A toast to honoring what inspires you - I found a way to introduce meditation to my students. This brings integrity to my teaching. A toast also to gym yogis. And as I said in class, "The mindful breather in me salutes the mindful breather in you. Namaste."

Thursday, January 7, 2010

Saying Goodbye to 2009

I was going to write my next blog about New Year's resolutions, but another more timely topic has presented itself.

In the last few months of 2009, several of my friends said goodbye to their long time companions - dog members of their family. First this Fall, Maggie, a beautiful cocker spaniel, passed away after a long fight with chronic illness. The day before Thanksgiving, 14 year-old Griffey passed on in the company of his dedicated owners. On New Year's Eve, Casey, a lovely yellow lab who lived 15 rich and active years with her human, passed away. All of these animals were important members of my friends' families, and truly extensions of their souls.

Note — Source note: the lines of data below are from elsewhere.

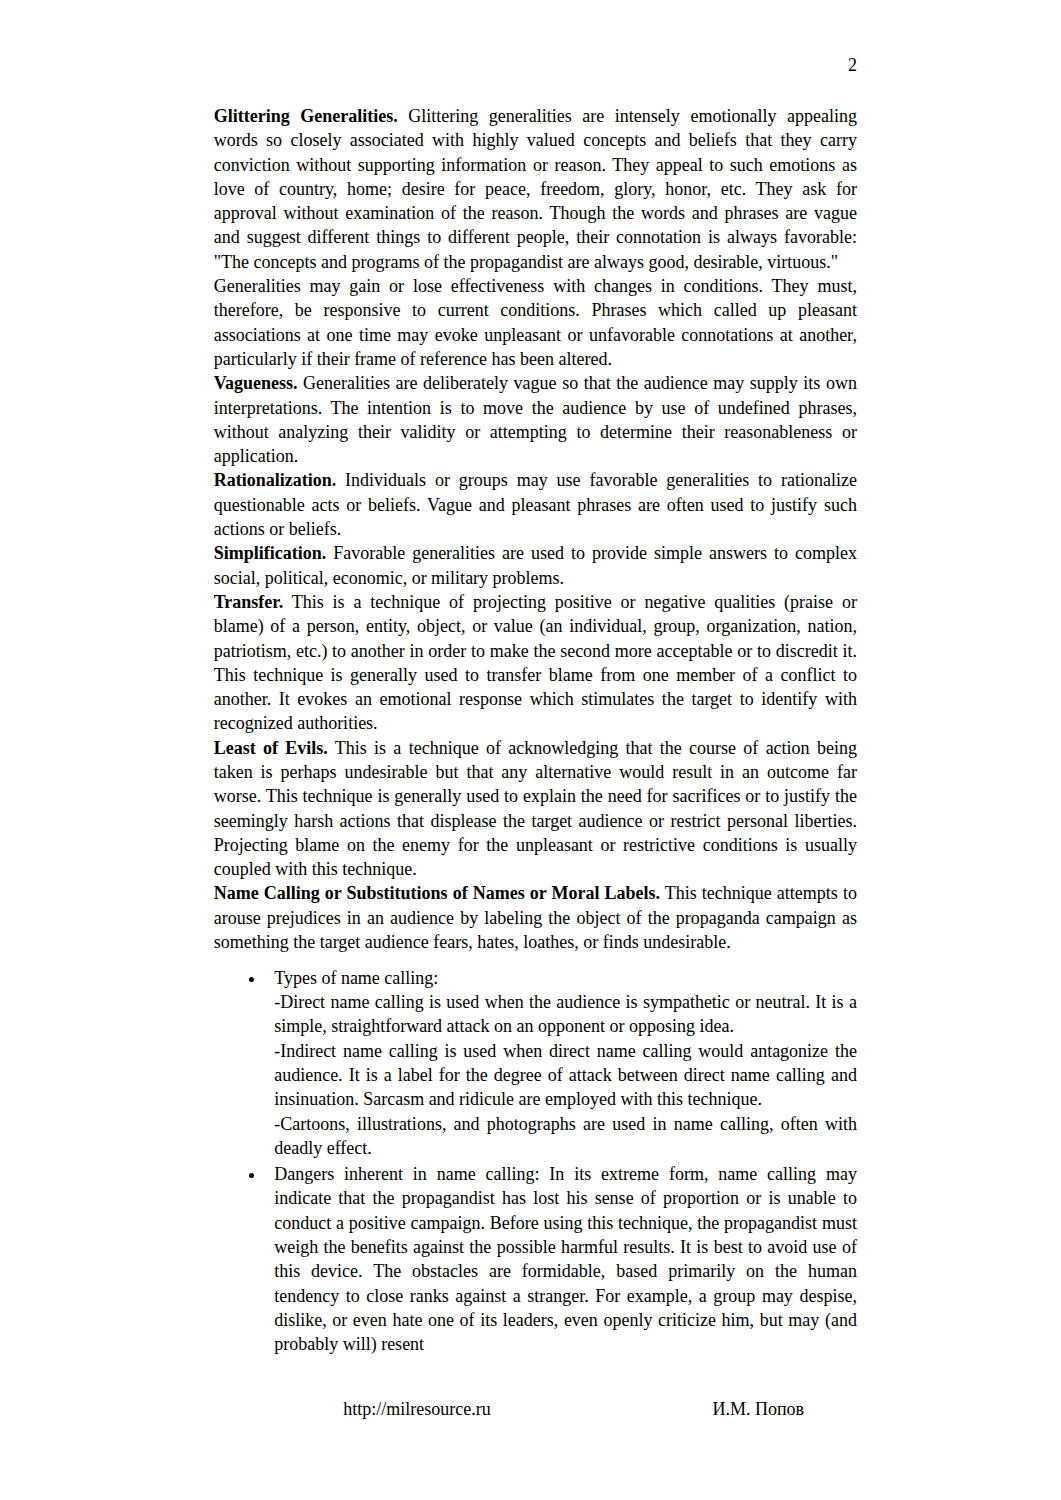2
Glittering Generalities. Glittering generalities are intensely emotionally appealing words so closely associated with highly valued concepts and beliefs that they carry conviction without supporting information or reason. They appeal to such emotions as love of country, home; desire for peace, freedom, glory, honor, etc. They ask for approval without examination of the reason. Though the words and phrases are vague and suggest different things to different people, their connotation is always favorable: "The concepts and programs of the propagandist are always good, desirable, virtuous."
Generalities may gain or lose effectiveness with changes in conditions. They must, therefore, be responsive to current conditions. Phrases which called up pleasant associations at one time may evoke unpleasant or unfavorable connotations at another, particularly if their frame of reference has been altered.
Vagueness. Generalities are deliberately vague so that the audience may supply its own interpretations. The intention is to move the audience by use of undefined phrases, without analyzing their validity or attempting to determine their reasonableness or application.
Rationalization. Individuals or groups may use favorable generalities to rationalize questionable acts or beliefs. Vague and pleasant phrases are often used to justify such actions or beliefs.
Simplification. Favorable generalities are used to provide simple answers to complex social, political, economic, or military problems.
Transfer. This is a technique of projecting positive or negative qualities (praise or blame) of a person, entity, object, or value (an individual, group, organization, nation, patriotism, etc.) to another in order to make the second more acceptable or to discredit it. This technique is generally used to transfer blame from one member of a conflict to another. It evokes an emotional response which stimulates the target to identify with recognized authorities.
Least of Evils. This is a technique of acknowledging that the course of action being taken is perhaps undesirable but that any alternative would result in an outcome far worse. This technique is generally used to explain the need for sacrifices or to justify the seemingly harsh actions that displease the target audience or restrict personal liberties. Projecting blame on the enemy for the unpleasant or restrictive conditions is usually coupled with this technique.
Name Calling or Substitutions of Names or Moral Labels. This technique attempts to arouse prejudices in an audience by labeling the object of the propaganda campaign as something the target audience fears, hates, loathes, or finds undesirable.
Types of name calling: -Direct name calling is used when the audience is sympathetic or neutral. It is a simple, straightforward attack on an opponent or opposing idea. -Indirect name calling is used when direct name calling would antagonize the audience. It is a label for the degree of attack between direct name calling and insinuation. Sarcasm and ridicule are employed with this technique. -Cartoons, illustrations, and photographs are used in name calling, often with deadly effect.
Dangers inherent in name calling: In its extreme form, name calling may indicate that the propagandist has lost his sense of proportion or is unable to conduct a positive campaign. Before using this technique, the propagandist must weigh the benefits against the possible harmful results. It is best to avoid use of this device. The obstacles are formidable, based primarily on the human tendency to close ranks against a stranger. For example, a group may despise, dislike, or even hate one of its leaders, even openly criticize him, but may (and probably will) resent
http://milresource.ru И.М. Попов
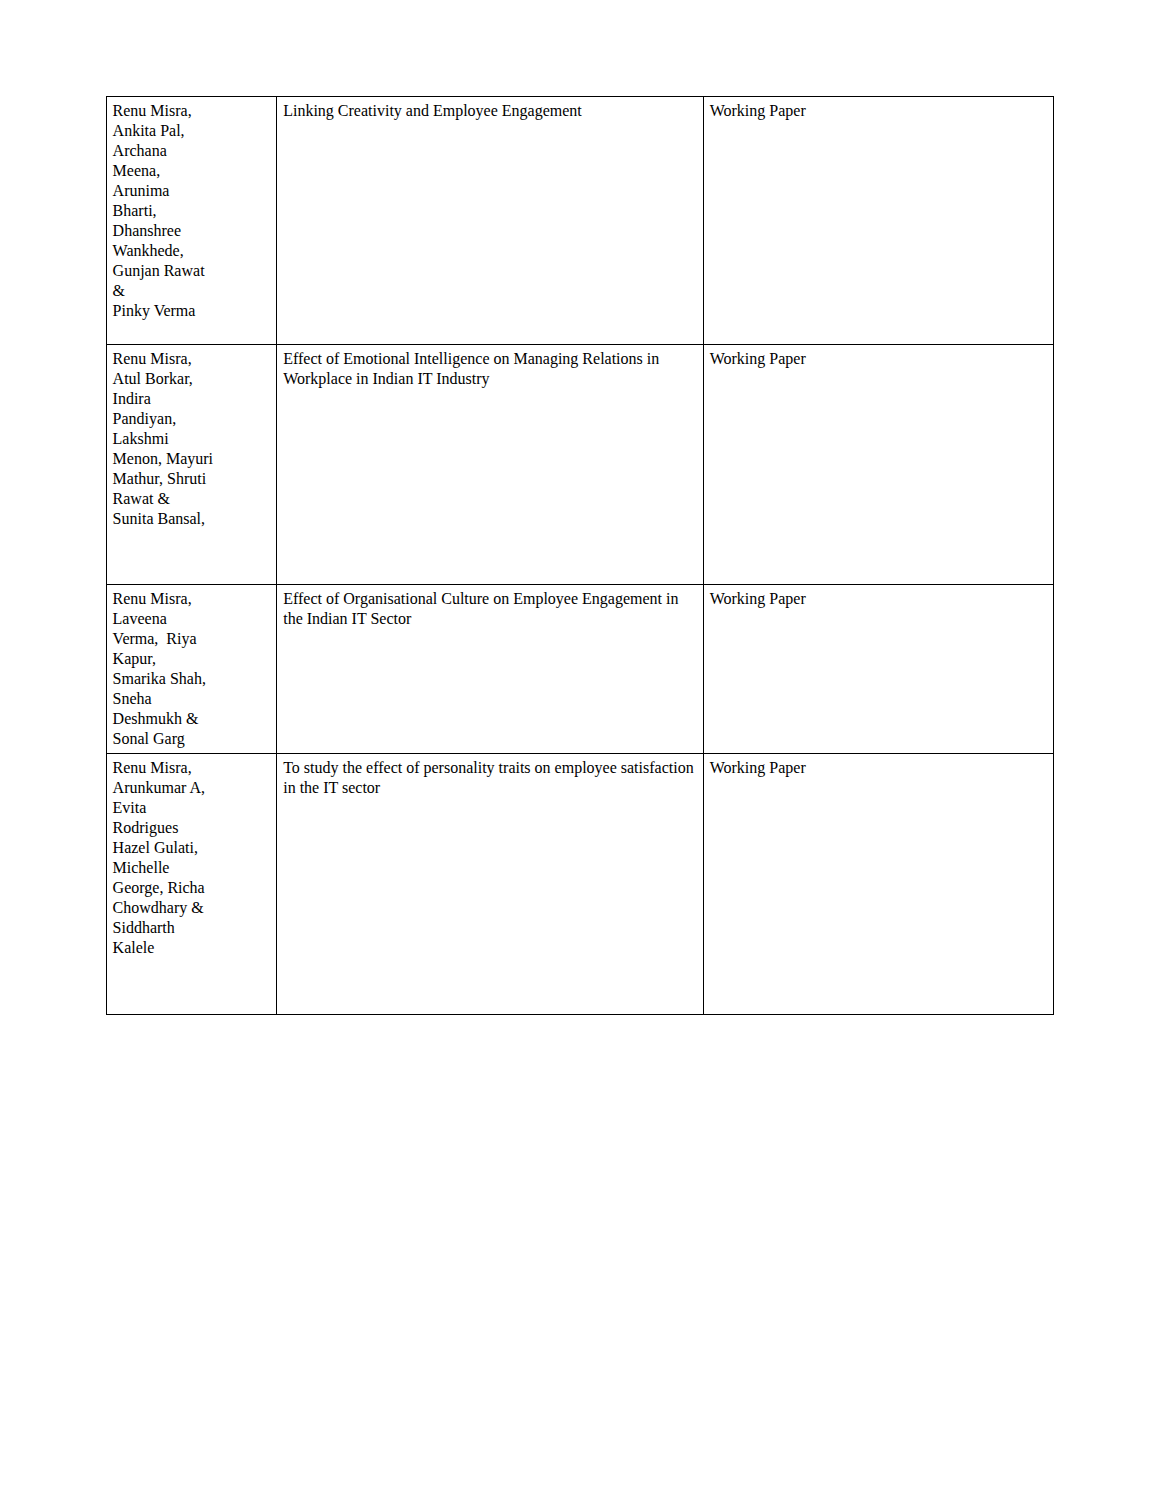| Renu Misra, Ankita Pal, Archana Meena, Arunima Bharti, Dhanshree Wankhede, Gunjan Rawat & Pinky Verma | Linking Creativity and Employee Engagement | Working Paper |
| Renu Misra, Atul Borkar, Indira Pandiyan, Lakshmi Menon, Mayuri Mathur, Shruti Rawat & Sunita Bansal, | Effect of Emotional Intelligence on Managing Relations in Workplace in Indian IT Industry | Working Paper |
| Renu Misra, Laveena Verma, Riya Kapur, Smarika Shah, Sneha Deshmukh & Sonal Garg | Effect of Organisational Culture on Employee Engagement in the Indian IT Sector | Working Paper |
| Renu Misra, Arunkumar A, Evita Rodrigues Hazel Gulati, Michelle George, Richa Chowdhary & Siddharth Kalele | To study the effect of personality traits on employee satisfaction in the IT sector | Working Paper |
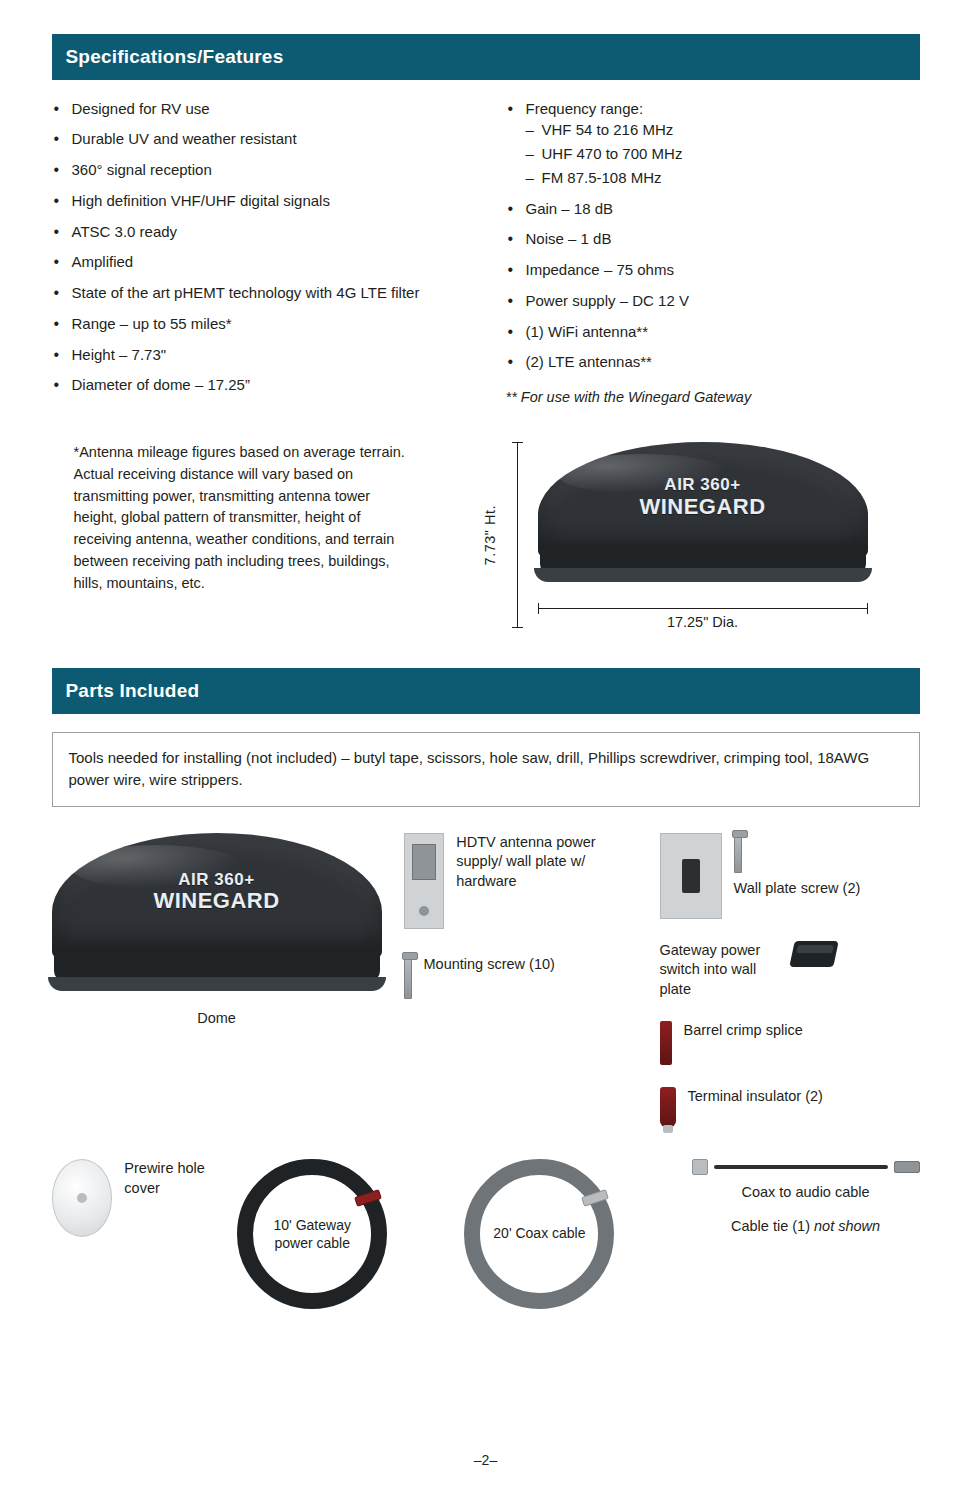Specifications/Features
Designed for RV use
Durable UV and weather resistant
360° signal reception
High definition VHF/UHF digital signals
ATSC 3.0 ready
Amplified
State of the art pHEMT technology with 4G LTE filter
Range – up to 55 miles*
Height – 7.73"
Diameter of dome – 17.25”
Frequency range:
VHF 54 to 216 MHz
UHF 470 to 700 MHz
FM 87.5-108 MHz
Gain – 18 dB
Noise – 1 dB
Impedance – 75 ohms
Power supply – DC 12 V
(1) WiFi antenna**
(2) LTE antennas**
** For use with the Winegard Gateway
*Antenna mileage figures based on average terrain. Actual receiving distance will vary based on transmitting power, transmitting antenna tower height, global pattern of transmitter, height of receiving antenna, weather conditions, and terrain between receiving path including trees, buildings, hills, mountains, etc.
7.73" Ht.
AIR 360+
WINEGARD
17.25" Dia.
Parts Included
Tools needed for installing (not included) – butyl tape, scissors, hole saw, drill, Phillips screwdriver, crimping tool, 18AWG power wire, wire strippers.
AIR 360+
WINEGARD
Dome
HDTV antenna power supply/ wall plate w/ hardware
Mounting screw (10)
Wall plate screw (2)
Gateway power switch into wall plate
Barrel crimp splice
Terminal insulator (2)
Prewire hole cover
10' Gateway power cable
20' Coax cable
Coax to audio cable
Cable tie (1) not shown
–2–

These losses have struck cords deep within my friends' spirits. As witness to my friends' grieving, I stand in wonder as to the affect dogs have on humans. As a dog person myself, I am familiar with the absolute dedication and adoration one can have for a dog. And yet I still contemplate what it is about dogs that leaves us so willingly vulnerable and giving of ourselves in ways that we may not even do with other humans. Does their "dogness" give us the green light to be unabashedly loving? Do dogs create a safe space for humans to practice being human? It's likely a combination of all these possibilities. The reason is really not important, what's important is that us "Dog People" find outlets for what we have to give in our furry four legged friends!

As we welcome in the New Year, I honor last year's loss of three much loved animals. Along these lines, I would like to share the holiday card sent by Maggie's owner. The card was authored by the dog, and in it contained a dog's wisdom:

My time on this earth has come to an end, and my last wish for you and my people is that you...
Live Simply, Love Generously; Care Deeply; and...

When a loved-one comes home, run to greet them.
Thrive on getting and giving attention.
Touch others and let others touch you.
Never pass up the opportunity to go for a joyride.
When you're happy, dance around and wag your entire body.
Be loyal and never pretend to be something that you're not.
If what you want is buried, dig until you find it.
If someone is having a bad day, comfort them... be quiet, sit close and nuzzle them gently.

ENJOY EVERY MOMENT OF EVERY DAY... NOT JUST DURING THE HOLIDAYS, BUT FROM THIS DAY FORWARD.